Apples and honey in curry? Indian chefs would be quick to declare heresy. However, Japanese curry diverged from its roots on the subcontinent long ago and has evolved into a celebrated dish in its own right.
It’s commonly served atop white rice, or in a kitschy silver tureen, with a side of tart and crunchy rakkyo pickles. Beloved by schoolchildren and salarymen alike, its particular blend of sweetness, gentle spice and soothing, viscous mouth-feel has made curry rice one of Japan’s most popular dishes.
Manten in Jimbocho is wildly popular among curry rice junkies.
Although technically Chinese, gyoza are now a key part of Tokyo culinary life. Bite-sized and rich, these dumplings are normally filled with a mix of pork, cabbage and nira chives, then dipped into a tangy blend of soy sauce and vinegar.

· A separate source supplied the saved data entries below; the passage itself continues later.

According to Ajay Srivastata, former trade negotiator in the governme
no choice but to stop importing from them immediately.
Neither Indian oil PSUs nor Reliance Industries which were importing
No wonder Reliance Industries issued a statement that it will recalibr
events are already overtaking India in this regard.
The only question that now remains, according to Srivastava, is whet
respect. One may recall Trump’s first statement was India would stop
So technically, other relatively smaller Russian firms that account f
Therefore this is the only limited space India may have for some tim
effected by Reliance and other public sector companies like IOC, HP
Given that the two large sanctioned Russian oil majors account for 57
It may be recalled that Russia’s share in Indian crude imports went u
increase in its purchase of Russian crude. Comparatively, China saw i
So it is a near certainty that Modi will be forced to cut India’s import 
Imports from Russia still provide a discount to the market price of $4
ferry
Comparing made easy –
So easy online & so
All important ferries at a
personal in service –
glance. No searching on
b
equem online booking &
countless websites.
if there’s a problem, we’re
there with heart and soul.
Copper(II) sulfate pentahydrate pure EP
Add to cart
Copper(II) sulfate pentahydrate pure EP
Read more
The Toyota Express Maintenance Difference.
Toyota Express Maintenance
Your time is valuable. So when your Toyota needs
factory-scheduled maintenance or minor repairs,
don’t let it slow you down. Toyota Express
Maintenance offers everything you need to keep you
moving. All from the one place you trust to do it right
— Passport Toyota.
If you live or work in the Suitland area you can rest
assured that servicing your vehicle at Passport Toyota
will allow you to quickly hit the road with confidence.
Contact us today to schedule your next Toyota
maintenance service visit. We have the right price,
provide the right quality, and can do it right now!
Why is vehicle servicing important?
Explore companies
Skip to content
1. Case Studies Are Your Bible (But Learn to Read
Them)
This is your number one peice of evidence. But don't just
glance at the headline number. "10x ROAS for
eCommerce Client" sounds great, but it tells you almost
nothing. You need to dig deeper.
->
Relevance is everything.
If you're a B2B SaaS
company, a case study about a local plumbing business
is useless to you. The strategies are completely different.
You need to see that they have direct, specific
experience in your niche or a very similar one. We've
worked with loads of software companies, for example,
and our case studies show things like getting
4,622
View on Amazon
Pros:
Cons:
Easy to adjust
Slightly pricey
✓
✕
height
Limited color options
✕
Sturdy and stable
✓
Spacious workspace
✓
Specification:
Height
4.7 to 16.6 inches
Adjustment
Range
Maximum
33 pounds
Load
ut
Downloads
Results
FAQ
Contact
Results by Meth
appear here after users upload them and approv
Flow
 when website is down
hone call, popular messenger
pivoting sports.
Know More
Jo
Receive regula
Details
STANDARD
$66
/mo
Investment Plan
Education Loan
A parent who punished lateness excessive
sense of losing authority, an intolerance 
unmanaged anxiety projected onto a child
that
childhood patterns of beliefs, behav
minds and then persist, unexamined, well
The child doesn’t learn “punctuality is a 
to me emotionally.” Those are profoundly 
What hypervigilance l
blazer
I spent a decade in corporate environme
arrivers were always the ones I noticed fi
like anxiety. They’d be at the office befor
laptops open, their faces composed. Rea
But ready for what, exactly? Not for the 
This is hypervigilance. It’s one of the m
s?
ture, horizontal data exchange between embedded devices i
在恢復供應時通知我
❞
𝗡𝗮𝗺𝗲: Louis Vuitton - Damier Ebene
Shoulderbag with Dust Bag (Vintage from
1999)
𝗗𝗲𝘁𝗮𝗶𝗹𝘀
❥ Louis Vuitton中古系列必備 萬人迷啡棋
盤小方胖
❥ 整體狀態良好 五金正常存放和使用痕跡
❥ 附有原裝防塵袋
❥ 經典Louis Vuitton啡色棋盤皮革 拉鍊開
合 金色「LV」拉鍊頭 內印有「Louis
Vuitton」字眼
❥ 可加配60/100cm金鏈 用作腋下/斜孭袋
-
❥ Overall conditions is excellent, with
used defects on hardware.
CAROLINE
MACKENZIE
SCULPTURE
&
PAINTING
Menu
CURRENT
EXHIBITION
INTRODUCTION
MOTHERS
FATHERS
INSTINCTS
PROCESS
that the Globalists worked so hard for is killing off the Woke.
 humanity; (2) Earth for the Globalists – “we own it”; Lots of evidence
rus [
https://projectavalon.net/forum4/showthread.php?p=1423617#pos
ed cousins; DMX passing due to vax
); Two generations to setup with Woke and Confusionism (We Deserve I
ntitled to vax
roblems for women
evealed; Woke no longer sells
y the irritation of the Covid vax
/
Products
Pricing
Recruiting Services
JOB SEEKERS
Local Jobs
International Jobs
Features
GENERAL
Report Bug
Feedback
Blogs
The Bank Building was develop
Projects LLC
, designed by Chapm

Unlike most Japanese foods which come in somewhat skimpy portions to help you know when to stop eating, it’s pretty easy to keep ordering round after round of gyoza until you are about to burst.
The gyoza capital of the world is Utsunomiya up in Tochigi, but in Tokyo, the best gyoza experience is Harajuku Gyoza Roh and its sister establishment in Sangenjaya (Taishido 4-4-2, Setagaya-ku, Tokyo; +81 03 5433 2451) .
The best part about Gyoza Roh is that you can get garlic-free gyoza — a rarity in the city.
Come wintertime, Tokyo’s streets are filled with the nostalgic, nutty aroma of roasted sweet potatoes, and a plangent call emanating from the yaki-imo trucks can be heard in every neighborhood.
Yaki-imo usually disappear around late spring, but the curiously named daigaku-imo (university potatoes) sugar-crusted sweet potato snack can be found all year round. Take a look around your local grocery store, or the basement food courts in department stores like Takashimaya, to get your daigaku-imo sweet potato fix.
The term “octopus balls” doesn’t do justice to this delectable snack from Osaka.
A crisp exterior surrounding a gooey center of octopus, pickled ginger and scallions, takoyaki carries the heft of a meal in a few ping-pong-sized globes of dough. Brushed with a sweet sauce and sprinkled with nori, they’re a favorite at festivals and as a late-afternoon snack.
Tasty, filling and cheaper than a cup of coffee at Doutor, these usually triangular rice balls are the ultimate fast food. The fact they’re available at every convenience store means you’re never far from a snack.
Onigiri come stuffed with anything from spicy cod roe and pickled greens to grilled slices of beef with mayonnaise.
In depachika department store basement food courts, you can find them filled with seasonal ingredients such as fresh takenoko bamboo shoots in the spring or matsutake mushrooms in the fall. Onigiri can be found anywhere and everywhere, but we’re partial to the rice balls at ampm (they use 100% domestic rice) .
Natto is easily the most divisive food in all of Japanese cuisine. Like blue cheese or durian, these fermented soybeans have an aggressively pungent aroma and idiosyncratic flavor that people either love or hate.
Detractors complain of its stinky smell and slimy texture, but fans are addicted to its potent umami-rich goodness. It’s delicious tossed with raw tuna and kimchee, or folded into the pork filling for gyoza.
Washed down with an ice-cold beer, these grilled chicken skewers are ideal for outdoor grazing and summertime snacking.
Yakitori most often refers to grilled dark meat, but a typical meal also includes prized treats such as lightly seared breast meat smeared with wasabi, as well as livers, hearts, buttocks, gizzards, skin and more. Most places slather the ingredients with a thick syrupy sauce made from soy, rice wine and mirin, but gourmets prefer their meats sprinkled only with salt.
Indulge in rarer and pricier delicacies like grilled suzume (sparrow) , uzura (quail) , and the show-stopping chochin (ovary and fallopian tube) at Toriyoshi’s Nakameguro branch, or their Ginza location (1F Ginza Corridor Gai, Ginza 7-108, Chuo-ku, Tokyo, +81 03 5537 3222) .
These fat, savory “pancakes” can be made with any number of ingredients — thin slices of pork belly, octopus, shrimp and even cheese — in a variety of combinations. Hence the name okonomiyaki, which loosely translates as “as you like it.